UK electric vehicles move up a gear
Slowly but surely, the UK’s electric vehicle sector is moving off the ramp.
Hot on the heels of the announcement that Tritax and abrdn will fund building of Britishvolt's Gigafactory shell and core in Northumberland, as well as develop the associated supplier park (click here), the battery supplier signed an MoU with UK sports car manufacturer Lotus to demonstrate tailormade battery cells.
A new battery cell package will power Lotus’ new sports car, and the model will feature advanced electric propulsion technologies developed by Lotus.
Matt Windle, Lotus Cars Managing Director, said in the coming months it will unveil the Type 132, a new all-electric Lotus SUV, and confirmed three more EVs are on the way. Currently the prototype Evija is undergoing testing. The Emira V6 First Edition, pictured, is arriving this spring and costs £75,995.
More collaborations are coming to fruition, with Renault Group, Nissan Motor Co. and Mitsubishi Motors Corporation planning to invest €23bn in the next five years on electrification, leading to 35 new EV models by 2030.
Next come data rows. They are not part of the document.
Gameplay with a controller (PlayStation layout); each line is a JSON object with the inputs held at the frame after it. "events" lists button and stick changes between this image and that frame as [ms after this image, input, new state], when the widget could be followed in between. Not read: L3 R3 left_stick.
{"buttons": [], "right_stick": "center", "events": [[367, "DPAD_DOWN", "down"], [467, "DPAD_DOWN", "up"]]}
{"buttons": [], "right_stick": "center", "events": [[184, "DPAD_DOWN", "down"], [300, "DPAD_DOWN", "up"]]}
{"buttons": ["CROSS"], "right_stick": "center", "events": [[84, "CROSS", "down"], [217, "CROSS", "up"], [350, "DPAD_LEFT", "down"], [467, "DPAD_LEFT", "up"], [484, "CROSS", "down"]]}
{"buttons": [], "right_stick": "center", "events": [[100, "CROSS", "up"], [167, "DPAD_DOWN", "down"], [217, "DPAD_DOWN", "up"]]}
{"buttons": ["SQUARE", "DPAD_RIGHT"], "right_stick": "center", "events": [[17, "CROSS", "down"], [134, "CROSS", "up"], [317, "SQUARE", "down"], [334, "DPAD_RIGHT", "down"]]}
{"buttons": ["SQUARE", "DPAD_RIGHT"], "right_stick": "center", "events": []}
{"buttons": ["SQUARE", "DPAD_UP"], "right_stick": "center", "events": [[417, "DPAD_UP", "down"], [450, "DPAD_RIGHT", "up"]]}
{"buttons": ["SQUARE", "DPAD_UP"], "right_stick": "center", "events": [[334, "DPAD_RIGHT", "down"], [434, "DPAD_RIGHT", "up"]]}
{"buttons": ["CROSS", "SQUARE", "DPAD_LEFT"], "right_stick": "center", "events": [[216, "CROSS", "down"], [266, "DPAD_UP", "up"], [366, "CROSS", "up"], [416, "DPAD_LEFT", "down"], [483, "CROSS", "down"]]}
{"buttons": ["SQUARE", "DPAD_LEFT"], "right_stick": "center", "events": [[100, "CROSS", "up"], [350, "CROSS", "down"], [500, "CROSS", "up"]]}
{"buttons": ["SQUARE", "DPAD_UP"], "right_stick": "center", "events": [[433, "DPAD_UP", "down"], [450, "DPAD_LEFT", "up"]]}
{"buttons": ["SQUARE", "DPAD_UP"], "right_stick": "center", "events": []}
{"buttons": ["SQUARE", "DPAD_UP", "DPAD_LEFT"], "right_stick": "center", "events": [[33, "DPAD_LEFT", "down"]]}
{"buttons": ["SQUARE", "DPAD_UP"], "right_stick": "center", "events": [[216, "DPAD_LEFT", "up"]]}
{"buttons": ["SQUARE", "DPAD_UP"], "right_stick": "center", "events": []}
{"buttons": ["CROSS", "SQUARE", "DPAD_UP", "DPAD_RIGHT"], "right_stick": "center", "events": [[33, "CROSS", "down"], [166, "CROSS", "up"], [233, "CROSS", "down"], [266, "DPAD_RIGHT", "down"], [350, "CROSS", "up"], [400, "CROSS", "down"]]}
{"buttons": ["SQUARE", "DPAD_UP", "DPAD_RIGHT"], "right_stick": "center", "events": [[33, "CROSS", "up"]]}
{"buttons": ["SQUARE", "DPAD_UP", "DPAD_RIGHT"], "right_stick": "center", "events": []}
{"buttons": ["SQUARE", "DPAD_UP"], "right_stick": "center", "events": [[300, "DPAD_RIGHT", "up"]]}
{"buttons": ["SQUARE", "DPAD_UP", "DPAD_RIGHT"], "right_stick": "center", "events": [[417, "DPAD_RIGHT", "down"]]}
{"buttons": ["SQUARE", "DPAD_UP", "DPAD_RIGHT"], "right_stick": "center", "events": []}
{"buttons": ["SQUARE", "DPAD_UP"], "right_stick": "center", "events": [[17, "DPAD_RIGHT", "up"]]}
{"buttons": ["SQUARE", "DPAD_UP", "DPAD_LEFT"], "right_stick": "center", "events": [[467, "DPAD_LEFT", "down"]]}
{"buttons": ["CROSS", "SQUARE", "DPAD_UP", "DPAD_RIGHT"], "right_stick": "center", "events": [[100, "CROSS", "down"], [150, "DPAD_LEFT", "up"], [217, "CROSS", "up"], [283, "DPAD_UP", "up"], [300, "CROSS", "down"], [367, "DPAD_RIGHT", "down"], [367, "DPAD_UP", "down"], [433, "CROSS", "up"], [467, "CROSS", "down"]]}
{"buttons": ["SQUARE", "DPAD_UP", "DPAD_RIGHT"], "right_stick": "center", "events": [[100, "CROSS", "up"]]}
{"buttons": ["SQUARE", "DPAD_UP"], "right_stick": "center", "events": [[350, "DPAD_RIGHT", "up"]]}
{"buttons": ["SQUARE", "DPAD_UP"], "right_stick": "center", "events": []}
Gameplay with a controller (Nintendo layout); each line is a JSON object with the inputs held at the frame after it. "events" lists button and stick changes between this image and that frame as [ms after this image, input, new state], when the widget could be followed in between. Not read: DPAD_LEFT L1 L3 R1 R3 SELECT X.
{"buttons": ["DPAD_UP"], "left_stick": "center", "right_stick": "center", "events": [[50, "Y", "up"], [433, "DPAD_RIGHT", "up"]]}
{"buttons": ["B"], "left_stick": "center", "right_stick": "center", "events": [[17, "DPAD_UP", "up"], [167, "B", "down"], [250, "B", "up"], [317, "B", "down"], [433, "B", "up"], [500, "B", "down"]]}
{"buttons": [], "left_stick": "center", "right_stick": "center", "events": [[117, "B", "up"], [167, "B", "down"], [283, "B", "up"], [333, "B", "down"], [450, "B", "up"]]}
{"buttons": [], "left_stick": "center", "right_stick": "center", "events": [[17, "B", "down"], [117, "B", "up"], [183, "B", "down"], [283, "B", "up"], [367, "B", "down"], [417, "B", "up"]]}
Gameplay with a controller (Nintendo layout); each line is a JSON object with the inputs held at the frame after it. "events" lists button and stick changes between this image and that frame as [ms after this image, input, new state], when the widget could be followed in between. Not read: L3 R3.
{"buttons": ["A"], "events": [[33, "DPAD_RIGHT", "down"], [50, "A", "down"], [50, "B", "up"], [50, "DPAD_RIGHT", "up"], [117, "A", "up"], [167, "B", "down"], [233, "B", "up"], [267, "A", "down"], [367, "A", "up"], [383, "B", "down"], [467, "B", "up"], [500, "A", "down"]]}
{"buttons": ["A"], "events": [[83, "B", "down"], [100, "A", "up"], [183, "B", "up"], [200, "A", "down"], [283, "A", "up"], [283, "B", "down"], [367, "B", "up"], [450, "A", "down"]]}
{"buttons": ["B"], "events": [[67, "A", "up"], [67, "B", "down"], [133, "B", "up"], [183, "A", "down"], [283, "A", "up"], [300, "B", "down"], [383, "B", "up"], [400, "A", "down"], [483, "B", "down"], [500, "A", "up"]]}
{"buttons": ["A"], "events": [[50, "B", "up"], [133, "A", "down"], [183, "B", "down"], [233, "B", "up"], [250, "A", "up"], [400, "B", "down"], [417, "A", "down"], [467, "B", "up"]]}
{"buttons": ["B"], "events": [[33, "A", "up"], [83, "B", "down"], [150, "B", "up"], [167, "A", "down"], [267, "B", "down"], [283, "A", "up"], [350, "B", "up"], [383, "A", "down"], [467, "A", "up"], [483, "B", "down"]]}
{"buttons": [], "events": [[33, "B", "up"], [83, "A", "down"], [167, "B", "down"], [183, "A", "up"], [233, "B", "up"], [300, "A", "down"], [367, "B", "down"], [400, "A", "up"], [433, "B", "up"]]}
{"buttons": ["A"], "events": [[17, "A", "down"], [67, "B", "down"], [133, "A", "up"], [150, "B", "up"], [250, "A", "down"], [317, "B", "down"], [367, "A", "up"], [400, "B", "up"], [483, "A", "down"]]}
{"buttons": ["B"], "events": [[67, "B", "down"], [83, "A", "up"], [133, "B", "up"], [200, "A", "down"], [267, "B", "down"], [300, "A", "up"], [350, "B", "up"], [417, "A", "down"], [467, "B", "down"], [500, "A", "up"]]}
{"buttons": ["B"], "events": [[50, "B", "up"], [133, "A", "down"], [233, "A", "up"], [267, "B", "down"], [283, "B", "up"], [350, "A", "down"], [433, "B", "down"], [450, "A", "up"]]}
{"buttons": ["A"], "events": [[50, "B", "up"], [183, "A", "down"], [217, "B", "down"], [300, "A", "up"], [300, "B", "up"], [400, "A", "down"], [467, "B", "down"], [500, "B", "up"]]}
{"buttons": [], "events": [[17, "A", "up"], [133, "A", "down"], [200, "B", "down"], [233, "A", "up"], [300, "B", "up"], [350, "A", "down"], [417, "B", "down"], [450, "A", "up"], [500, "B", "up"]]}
Last July Nissan and Envision-AESC committed to creating a £1bn flagship Electric Vehicle hub in Sunderland, securing the city's future viability as a car manufacturing centre and providing further impetus behind the north-east region's burgeoning reputation as a magnet for sustainable energy (click here).
Ola Electric recently announced it will pump £100mn into the Ola Futurefoundry – its global center for advanced engineering and vehicle design, which will be based in Coventry – in the next five years.
Bhavish Aggarwal, Founder & CEO, Ola said the FutureFoundyy will enable it to tap into the automotive design & engineering talent in the UK to create the next generation of electric vehicles. “Futurefoundry will work in close collaboration with our headquarters in Bangalore, India to help us build the future of mobility as we make EVs affordable across the world,” he said.
Lotus isn’t the only supplier racing down electric avenues of course – this year Mercedes-Benz pledges to have battery electric vehicles (BEV) in all segments the company serves, which illustrates the scale of the opportunities.
General Motors is also going all-in toward an all-electric future, aiming to eliminate all tailpipe emissions from new light-duty vehicles by 2035 as part of a wider strategy to become a carbon-neutral business by 2040, and Ford, in addition to brand-new electric versions of its best-sellers, the F-150 and Mustang, is carving out its own position in the hydrogen race.
While supply concerns continue to remove some of the electric gloss, the direction of travel is clear. Nearly 1.5 million electrified vehicles – the combined total of EVs, hybrids and plug-in hybrids – were sold in the United States last year.
"There is no doubt we are in the electrified-vehicle decade, and our Cox Automotive experts forecast even further growth of electrified vehicles in the years ahead," said Matt Degen, editor for Kelley Blue Book. "Hybrids are now mainstream products, and more than a dozen new EVs are slated to launch in 2022 – including the much-anticipated and potentially high-volume Ford F-150 Lightning.”